## START RECORDS PROVIDED
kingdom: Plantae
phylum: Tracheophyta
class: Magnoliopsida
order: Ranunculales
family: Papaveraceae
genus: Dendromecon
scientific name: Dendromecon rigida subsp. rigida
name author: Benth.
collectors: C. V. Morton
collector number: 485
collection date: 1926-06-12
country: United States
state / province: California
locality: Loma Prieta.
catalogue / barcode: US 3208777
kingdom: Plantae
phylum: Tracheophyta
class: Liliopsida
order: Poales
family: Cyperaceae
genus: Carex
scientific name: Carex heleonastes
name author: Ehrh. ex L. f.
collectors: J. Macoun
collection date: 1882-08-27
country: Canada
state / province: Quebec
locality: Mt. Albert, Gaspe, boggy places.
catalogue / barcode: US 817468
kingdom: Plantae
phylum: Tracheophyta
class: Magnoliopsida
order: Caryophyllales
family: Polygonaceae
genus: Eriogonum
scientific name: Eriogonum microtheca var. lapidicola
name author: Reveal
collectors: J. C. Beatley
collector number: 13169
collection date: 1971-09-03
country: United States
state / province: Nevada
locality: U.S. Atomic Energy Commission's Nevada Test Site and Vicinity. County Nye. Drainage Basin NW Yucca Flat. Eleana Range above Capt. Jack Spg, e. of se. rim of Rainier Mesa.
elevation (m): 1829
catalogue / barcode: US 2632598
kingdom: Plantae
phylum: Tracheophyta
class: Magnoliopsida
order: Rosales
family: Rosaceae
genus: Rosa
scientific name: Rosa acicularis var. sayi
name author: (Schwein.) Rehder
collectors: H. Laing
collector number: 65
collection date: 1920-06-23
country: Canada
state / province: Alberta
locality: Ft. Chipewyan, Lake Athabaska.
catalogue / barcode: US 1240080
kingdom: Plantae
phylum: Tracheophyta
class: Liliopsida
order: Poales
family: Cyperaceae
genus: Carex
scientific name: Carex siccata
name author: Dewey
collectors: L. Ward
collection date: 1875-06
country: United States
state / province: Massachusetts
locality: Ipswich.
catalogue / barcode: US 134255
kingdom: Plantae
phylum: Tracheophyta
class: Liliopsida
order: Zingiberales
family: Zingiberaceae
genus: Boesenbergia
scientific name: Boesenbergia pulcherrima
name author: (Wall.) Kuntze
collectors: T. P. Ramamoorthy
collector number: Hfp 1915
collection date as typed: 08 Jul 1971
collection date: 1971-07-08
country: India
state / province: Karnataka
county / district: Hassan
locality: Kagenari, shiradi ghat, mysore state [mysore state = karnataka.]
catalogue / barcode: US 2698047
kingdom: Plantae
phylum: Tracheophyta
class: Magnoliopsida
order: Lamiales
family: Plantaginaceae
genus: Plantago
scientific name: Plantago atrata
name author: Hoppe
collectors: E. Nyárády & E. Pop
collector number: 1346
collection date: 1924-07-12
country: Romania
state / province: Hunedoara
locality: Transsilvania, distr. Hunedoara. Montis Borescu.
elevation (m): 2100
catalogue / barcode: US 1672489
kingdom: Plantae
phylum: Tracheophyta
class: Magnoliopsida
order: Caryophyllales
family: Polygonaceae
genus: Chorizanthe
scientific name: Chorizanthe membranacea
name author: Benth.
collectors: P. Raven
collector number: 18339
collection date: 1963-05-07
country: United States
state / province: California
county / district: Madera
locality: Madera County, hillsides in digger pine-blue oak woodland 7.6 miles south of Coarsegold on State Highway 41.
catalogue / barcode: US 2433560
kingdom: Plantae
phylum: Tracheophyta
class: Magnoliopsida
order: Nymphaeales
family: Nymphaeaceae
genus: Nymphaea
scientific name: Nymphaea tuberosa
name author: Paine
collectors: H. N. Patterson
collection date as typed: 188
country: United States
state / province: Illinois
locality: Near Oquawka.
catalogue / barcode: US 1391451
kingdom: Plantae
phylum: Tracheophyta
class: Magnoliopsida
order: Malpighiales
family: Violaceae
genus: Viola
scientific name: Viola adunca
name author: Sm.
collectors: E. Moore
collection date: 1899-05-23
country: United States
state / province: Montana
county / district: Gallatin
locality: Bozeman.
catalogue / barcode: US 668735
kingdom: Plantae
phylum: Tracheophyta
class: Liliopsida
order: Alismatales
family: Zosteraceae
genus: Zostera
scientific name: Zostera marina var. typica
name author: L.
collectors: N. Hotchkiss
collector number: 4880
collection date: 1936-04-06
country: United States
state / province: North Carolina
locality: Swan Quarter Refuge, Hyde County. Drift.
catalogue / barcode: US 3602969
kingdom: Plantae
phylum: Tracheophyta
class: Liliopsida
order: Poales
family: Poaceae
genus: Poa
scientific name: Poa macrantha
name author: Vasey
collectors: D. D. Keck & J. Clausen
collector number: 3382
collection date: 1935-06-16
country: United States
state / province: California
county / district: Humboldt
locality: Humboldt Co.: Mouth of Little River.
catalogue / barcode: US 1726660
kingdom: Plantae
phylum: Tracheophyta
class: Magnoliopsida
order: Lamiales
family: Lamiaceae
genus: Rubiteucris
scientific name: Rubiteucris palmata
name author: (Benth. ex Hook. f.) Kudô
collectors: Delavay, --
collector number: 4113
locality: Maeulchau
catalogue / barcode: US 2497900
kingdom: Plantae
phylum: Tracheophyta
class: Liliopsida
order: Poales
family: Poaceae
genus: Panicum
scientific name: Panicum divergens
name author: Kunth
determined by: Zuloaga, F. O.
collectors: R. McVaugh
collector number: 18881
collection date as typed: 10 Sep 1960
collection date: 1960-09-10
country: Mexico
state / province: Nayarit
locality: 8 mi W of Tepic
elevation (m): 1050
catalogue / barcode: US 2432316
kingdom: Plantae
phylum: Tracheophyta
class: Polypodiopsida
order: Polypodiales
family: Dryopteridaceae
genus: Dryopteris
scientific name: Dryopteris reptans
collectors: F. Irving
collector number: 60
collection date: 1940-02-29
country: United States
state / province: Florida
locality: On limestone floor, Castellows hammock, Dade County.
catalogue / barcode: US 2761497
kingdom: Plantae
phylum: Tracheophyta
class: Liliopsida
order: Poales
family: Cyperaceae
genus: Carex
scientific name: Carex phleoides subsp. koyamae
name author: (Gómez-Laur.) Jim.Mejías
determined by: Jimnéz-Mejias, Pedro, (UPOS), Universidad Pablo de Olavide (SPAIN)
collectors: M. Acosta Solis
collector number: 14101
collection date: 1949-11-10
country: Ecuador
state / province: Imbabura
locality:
## END RECORDS PROVIDED
- [DIRECTIVE]:
Reproduce the data above without any change, from the line with "catalogue / barcode: US 1391451" to the line with "state / province: Florida", both of those lines included.

- [WRITTEN RESPONSE]:
catalogue / barcode: US 1391451
kingdom: Plantae
phylum: Tracheophyta
class: Magnoliopsida
order: Malpighiales
family: Violaceae
genus: Viola
scientific name: Viola adunca
name author: Sm.
collectors: E. Moore
collection date: 1899-05-23
country: United States
state / province: Montana
county / district: Gallatin
locality: Bozeman.
catalogue / barcode: US 668735
kingdom: Plantae
phylum: Tracheophyta
class: Liliopsida
order: Alismatales
family: Zosteraceae
genus: Zostera
scientific name: Zostera marina var. typica
name author: L.
collectors: N. Hotchkiss
collector number: 4880
collection date: 1936-04-06
country: United States
state / province: North Carolina
locality: Swan Quarter Refuge, Hyde County. Drift.
catalogue / barcode: US 3602969
kingdom: Plantae
phylum: Tracheophyta
class: Liliopsida
order: Poales
family: Poaceae
genus: Poa
scientific name: Poa macrantha
name author: Vasey
collectors: D. D. Keck & J. Clausen
collector number: 3382
collection date: 1935-06-16
country: United States
state / province: California
county / district: Humboldt
locality: Humboldt Co.: Mouth of Little River.
catalogue / barcode: US 1726660
kingdom: Plantae
phylum: Tracheophyta
class: Magnoliopsida
order: Lamiales
family: Lamiaceae
genus: Rubiteucris
scientific name: Rubiteucris palmata
name author: (Benth. ex Hook. f.) Kudô
collectors: Delavay, --
collector number: 4113
locality: Maeulchau
catalogue / barcode: US 2497900
kingdom: Plantae
phylum: Tracheophyta
class: Liliopsida
order: Poales
family: Poaceae
genus: Panicum
scientific name: Panicum divergens
name author: Kunth
determined by: Zuloaga, F. O.
collectors: R. McVaugh
collector number: 18881
collection date as typed: 10 Sep 1960
collection date: 1960-09-10
country: Mexico
state / province: Nayarit
locality: 8 mi W of Tepic
elevation (m): 1050
catalogue / barcode: US 2432316
kingdom: Plantae
phylum: Tracheophyta
class: Polypodiopsida
order: Polypodiales
family: Dryopteridaceae
genus: Dryopteris
scientific name: Dryopteris reptans
collectors: F. Irving
collector number: 60
collection date: 1940-02-29
country: United States
state / province: Florida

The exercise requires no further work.